● **The task**: Copy out exactly the lines below that run from the one holding "468 330 2.28" to the one holding "579 143 2.71", keeping both of those lines and no others.
>>>>
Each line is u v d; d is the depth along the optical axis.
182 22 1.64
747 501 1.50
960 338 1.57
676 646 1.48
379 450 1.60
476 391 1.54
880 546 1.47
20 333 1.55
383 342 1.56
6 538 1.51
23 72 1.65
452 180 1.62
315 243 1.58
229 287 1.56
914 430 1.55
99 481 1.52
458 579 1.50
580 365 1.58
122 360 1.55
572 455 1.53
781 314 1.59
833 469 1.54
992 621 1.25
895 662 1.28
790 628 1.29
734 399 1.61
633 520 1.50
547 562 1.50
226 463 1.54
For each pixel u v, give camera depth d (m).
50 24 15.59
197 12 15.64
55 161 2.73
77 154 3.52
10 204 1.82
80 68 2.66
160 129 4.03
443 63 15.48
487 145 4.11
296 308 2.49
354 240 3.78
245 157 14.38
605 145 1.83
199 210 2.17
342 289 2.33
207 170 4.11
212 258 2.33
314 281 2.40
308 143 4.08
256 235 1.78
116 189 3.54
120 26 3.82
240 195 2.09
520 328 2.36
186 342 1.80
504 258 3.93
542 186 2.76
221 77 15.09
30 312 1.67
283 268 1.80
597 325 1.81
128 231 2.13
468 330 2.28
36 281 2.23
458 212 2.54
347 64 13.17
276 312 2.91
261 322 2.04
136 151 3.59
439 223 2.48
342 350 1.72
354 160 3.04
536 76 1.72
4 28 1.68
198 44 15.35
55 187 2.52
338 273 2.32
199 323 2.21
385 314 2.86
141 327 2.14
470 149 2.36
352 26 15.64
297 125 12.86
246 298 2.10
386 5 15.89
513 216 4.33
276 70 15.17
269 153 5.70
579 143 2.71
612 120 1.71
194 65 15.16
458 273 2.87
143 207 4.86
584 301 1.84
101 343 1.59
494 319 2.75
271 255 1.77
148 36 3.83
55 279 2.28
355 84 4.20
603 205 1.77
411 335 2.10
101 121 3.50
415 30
<<<<
● **Solution to the exercise**:
468 330 2.28
36 281 2.23
458 212 2.54
347 64 13.17
276 312 2.91
261 322 2.04
136 151 3.59
439 223 2.48
342 350 1.72
354 160 3.04
536 76 1.72
4 28 1.68
198 44 15.35
55 187 2.52
338 273 2.32
199 323 2.21
385 314 2.86
141 327 2.14
470 149 2.36
352 26 15.64
297 125 12.86
246 298 2.10
386 5 15.89
513 216 4.33
276 70 15.17
269 153 5.70
579 143 2.71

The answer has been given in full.